■ Request: Return each line of the items below that has the word "links", matching upper and lower case exactly.

(Text pulled from the pages)
········

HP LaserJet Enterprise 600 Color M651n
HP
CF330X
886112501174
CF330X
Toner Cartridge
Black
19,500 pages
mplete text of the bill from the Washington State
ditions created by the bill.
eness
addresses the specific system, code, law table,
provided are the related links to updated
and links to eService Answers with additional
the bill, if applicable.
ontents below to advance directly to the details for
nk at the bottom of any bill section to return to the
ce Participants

········

■ Result of the task:
provided are the related links to updated
and links to eService Answers with additional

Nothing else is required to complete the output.